Not sure if that helps! Obviously can write a lot on this topic…

Q: I’d like to buy my husband a weekend bag. Suggestions?

A: I’d look at the one by Paravel (love love love — and can be personalized) or the one by Filson. (Mr. Magpie uses their briefcase — incidentally, a really good gift for a loved one. They never think they need it and then they use it every day.)

P.S. Life lately: postpartum edition, including all of my favorite products.

P.P.S. Some of my favorite products from winter — I still love all of them.

P.P.P.S. The best toddler gear.

12 Comments

  1. Such good advice here. I’m referring my NYC friends with babies specifically to this schools comment! So helpful.

    xx

  2. two comments, one big one little:

    Crib Sheets:
    Serena and Lily sheets are GREAT! We have used them for four years, across three kids and they get softer with each wear. Pottery Barn Kids were scratchy and small IMO.

    Schools:
    You know your kid(s) best. You know what may work for them, and what will NOT. Remember that! My son is outgoing, inquisitive, bright, and an easy social mixer. I do not request certain pairings or teachers for him, not that I don’t care, but because I know that he will be FINE. I save those conversations for my daughter, who does not have the same confidence, who needs help with social interactions, and some extra love around her physical limitations. Basically: advocate for your child when he/she needs you to! (you already do this!)

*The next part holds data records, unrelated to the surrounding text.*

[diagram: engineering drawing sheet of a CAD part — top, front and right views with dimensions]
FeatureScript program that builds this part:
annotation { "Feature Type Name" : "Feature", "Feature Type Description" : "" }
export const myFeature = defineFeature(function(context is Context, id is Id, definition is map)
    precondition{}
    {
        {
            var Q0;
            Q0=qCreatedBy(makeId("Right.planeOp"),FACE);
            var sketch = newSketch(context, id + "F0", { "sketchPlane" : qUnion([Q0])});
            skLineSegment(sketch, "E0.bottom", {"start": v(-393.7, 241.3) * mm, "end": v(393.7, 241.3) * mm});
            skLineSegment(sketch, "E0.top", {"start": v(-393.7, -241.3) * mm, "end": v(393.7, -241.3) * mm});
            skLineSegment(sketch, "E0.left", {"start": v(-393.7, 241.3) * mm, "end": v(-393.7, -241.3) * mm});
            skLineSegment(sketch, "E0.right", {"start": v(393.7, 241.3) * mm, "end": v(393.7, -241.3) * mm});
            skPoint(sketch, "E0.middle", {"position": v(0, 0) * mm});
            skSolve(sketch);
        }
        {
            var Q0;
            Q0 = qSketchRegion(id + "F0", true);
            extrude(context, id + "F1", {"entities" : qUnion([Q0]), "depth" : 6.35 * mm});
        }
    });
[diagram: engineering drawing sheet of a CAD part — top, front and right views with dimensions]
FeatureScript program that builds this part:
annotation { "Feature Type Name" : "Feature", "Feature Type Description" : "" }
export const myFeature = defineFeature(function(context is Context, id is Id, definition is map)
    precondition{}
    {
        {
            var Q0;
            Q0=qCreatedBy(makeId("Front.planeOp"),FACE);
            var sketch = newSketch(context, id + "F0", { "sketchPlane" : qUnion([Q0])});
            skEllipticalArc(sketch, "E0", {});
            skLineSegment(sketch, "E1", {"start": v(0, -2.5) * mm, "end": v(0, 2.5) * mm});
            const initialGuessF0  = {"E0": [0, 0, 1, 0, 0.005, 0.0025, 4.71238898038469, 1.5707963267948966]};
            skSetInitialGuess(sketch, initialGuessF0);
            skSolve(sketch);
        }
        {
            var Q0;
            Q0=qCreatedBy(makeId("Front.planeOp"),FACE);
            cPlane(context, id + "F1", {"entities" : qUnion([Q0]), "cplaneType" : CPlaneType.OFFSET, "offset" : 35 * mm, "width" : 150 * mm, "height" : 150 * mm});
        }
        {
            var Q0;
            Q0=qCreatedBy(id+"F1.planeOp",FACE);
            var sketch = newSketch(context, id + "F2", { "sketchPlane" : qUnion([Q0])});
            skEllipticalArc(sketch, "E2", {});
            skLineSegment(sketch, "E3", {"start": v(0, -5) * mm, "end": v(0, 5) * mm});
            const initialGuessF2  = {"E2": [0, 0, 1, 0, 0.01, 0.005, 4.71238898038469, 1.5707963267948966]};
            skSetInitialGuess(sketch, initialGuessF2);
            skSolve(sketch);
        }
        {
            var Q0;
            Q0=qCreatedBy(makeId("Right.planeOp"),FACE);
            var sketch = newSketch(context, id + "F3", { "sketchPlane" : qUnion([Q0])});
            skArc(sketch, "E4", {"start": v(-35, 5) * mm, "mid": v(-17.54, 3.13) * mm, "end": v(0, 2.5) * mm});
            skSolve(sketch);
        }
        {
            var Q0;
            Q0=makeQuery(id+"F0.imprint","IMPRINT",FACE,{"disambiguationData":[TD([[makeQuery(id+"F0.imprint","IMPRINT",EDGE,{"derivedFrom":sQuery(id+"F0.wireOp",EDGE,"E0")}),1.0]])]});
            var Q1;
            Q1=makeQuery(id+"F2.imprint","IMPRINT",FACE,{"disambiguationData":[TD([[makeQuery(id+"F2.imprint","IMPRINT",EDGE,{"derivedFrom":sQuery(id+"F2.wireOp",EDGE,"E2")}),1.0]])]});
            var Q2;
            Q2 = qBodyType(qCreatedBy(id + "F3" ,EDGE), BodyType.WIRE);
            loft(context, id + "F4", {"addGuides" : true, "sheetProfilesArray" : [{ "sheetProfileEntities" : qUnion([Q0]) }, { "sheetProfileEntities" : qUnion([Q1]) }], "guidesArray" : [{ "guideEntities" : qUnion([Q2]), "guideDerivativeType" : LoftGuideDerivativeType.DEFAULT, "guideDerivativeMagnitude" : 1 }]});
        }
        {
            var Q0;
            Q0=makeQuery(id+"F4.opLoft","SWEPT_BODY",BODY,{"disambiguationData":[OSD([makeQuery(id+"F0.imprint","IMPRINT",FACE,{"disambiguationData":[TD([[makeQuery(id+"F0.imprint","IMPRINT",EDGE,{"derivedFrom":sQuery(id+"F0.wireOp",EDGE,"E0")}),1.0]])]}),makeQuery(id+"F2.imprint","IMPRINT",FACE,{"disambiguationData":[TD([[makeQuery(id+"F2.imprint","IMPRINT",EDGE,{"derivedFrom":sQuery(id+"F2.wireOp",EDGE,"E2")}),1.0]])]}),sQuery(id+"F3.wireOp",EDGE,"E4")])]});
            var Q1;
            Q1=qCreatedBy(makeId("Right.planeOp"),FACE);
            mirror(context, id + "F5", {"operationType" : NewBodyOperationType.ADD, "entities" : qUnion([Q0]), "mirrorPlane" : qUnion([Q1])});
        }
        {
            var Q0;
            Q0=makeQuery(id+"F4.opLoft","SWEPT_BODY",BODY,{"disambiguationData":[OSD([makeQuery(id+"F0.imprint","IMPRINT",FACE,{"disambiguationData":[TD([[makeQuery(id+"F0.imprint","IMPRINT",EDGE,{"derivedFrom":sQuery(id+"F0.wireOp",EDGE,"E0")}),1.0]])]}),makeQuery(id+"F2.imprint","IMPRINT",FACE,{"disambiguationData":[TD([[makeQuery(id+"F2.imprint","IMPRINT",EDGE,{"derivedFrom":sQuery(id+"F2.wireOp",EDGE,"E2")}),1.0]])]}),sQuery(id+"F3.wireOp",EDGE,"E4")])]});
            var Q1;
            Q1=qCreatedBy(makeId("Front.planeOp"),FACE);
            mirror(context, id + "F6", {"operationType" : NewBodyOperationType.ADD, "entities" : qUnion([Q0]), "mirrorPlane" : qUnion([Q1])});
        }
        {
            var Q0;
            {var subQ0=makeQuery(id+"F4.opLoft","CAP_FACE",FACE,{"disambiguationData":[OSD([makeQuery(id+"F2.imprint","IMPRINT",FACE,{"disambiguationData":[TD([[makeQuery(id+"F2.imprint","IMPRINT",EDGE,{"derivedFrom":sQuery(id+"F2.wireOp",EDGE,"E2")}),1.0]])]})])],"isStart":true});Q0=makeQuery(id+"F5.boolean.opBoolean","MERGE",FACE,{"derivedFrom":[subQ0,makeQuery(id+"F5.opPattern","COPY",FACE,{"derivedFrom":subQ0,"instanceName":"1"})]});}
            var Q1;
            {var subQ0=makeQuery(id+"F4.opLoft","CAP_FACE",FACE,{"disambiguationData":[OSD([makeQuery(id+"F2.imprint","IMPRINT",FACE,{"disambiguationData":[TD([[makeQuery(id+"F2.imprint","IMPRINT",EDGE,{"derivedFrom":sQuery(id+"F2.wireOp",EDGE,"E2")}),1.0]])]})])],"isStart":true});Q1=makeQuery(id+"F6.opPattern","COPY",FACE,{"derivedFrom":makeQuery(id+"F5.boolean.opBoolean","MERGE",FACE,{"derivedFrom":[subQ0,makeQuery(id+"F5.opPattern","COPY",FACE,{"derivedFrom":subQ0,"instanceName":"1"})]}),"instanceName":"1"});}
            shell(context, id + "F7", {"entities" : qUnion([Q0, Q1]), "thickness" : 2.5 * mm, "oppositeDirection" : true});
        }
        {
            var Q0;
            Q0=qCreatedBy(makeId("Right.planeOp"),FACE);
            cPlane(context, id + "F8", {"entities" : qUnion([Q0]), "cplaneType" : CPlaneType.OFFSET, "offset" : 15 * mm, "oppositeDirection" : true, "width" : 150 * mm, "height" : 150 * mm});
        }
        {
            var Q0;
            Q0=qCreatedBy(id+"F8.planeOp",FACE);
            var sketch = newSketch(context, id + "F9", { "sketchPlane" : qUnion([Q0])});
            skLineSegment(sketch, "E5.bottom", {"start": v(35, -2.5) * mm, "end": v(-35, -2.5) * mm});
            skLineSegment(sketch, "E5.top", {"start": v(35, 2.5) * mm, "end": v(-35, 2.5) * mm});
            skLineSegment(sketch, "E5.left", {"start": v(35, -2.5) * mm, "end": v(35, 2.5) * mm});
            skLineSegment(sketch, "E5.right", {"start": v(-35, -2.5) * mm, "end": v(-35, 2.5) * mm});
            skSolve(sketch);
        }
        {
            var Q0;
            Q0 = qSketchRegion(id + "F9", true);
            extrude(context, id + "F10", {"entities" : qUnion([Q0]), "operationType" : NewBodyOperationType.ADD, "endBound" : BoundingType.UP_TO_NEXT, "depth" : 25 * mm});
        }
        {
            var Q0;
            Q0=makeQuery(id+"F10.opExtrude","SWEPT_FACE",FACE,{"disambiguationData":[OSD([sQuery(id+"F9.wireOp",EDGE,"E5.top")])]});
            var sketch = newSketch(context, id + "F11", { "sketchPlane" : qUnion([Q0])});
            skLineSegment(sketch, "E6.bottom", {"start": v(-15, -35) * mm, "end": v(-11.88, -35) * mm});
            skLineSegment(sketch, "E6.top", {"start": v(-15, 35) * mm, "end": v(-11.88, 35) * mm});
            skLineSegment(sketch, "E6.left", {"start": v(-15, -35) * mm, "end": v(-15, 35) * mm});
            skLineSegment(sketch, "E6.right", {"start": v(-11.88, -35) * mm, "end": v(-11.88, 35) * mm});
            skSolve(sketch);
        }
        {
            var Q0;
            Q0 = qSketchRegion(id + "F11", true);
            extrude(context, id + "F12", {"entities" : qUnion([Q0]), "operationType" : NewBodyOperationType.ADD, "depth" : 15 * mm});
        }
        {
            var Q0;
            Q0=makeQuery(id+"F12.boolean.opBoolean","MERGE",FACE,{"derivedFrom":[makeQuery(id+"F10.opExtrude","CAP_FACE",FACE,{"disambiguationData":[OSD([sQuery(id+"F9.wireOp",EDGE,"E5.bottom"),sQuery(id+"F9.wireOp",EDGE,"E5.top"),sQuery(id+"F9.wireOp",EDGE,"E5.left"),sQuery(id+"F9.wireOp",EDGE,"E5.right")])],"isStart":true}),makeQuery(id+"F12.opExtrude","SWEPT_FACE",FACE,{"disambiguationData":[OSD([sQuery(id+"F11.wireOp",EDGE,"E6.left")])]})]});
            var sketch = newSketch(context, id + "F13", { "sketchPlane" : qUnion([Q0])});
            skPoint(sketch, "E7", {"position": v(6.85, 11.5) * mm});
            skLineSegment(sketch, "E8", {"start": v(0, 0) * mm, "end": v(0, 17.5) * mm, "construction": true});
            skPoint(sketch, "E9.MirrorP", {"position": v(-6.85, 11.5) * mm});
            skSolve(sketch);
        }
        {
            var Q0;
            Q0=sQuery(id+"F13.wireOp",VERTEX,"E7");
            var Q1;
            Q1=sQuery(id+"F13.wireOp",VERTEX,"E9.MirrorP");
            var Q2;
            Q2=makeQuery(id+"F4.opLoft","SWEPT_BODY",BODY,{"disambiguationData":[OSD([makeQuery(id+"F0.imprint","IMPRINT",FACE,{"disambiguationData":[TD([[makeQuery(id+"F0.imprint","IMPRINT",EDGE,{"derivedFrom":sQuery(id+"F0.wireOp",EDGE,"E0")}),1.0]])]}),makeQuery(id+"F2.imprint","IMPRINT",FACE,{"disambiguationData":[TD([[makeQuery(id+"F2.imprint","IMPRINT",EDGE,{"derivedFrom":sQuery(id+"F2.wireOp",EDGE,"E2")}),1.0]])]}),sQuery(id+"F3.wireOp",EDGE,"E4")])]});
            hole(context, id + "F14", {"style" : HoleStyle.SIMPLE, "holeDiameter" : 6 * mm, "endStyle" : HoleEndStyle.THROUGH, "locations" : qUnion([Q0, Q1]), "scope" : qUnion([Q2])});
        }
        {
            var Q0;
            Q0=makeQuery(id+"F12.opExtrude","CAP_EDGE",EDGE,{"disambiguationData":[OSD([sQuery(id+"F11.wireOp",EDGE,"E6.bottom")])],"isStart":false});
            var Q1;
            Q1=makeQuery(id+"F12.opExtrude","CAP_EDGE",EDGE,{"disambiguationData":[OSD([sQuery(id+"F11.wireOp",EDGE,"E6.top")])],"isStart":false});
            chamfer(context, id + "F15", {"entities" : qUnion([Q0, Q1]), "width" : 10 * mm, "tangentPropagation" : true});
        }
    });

    1. This is FANTASTIC advice. Thanks, Anna! Such a good reminder as I prep for school.

      xx

  3. This advice is a goldmine, per usual. No clue what I’m going to do with my son once he ages out of his daycare — send him to the park and let the ducks teach him?—but the Montessori philosophy appeals. (As did the Waldorf, until I learned of their anti-vax strain, ugh.) But SPEAKING OF PRESCHOOL—did you catch the recent NYMag feature on the brouhaha at Grace Church School? As many noted, the screenplay writes itself.

  4. Re. crib sheets, Garbo & Friends has some gorgeous prints too! I’m waiting for the toddler bed upgrade to go full-on woodland botanicals 🙂

    Jen, do you have a favorite photo book company? I’d like to start making yearly albums now that we’ve moved past the one year baby book, so consistency is sort of key. I’ve used Artifact Uprising and Chatbooks in the past, but am looking for something new that is also clean, chic, and minimlistic (so a grouping over the years will look consistent). Sort of like Artifact Uprising quality without the price tag 🙂

    Any ideas?! xoxo

    1. Was not familiar with Garbo — thank you for that intro! Gorgeous! Love the woodland botanical theme.

      Ugh, unfortunately I don’t have a photo book company to recommend :/ I’ve never been on that train — we just do everything digitally via a shared iPhoto album and then print ones we love and frame them in isolation. I’ll keep my eyes peeled though. xx

  5. On Jennifer, you NAILED it! I love your picks (which I knew I would) and will order a few to decide. I’m really leaning toward the Nicholas dress as it is so perfect! Thank you, thank you, thank you!

    Love that bride’s veil too! I’m dying over her dress and veil. So simple and elegant!

    Schools! UGH!!! Unfortunately, this admissions process goes on forever! And colleges are the worst! Don’t even get me started. It is such bunk! Grrrrr! We went the Catholic school route but unfortunately it didn’t work out well so we switched to another academic private school which was a perfect fit! My advice (having done this for years!) Is two fold:
    1. If you like the headmaster, you will like the school. They drive the ship and everyone answers to them.
    2. LISTEN to your child! If they are not happy with a school, get out of there asap! I kept saying, kids are kids and some are not nice! No, my biggest mistake was not listening when he said he didn’t like it. LISTEN!!!
    Thanks again!
    So happy!!! 😉

    1. Yay! So glad some of these were a fit for you!! 🙂

      Great tips on school w/r/t children. Really interesting point on the headmaster. Hadn’t thought of that, but it makes sense — just as in any business, it’s important to get a sense for the leadership before joining/taking a job. Culture flows from the top down.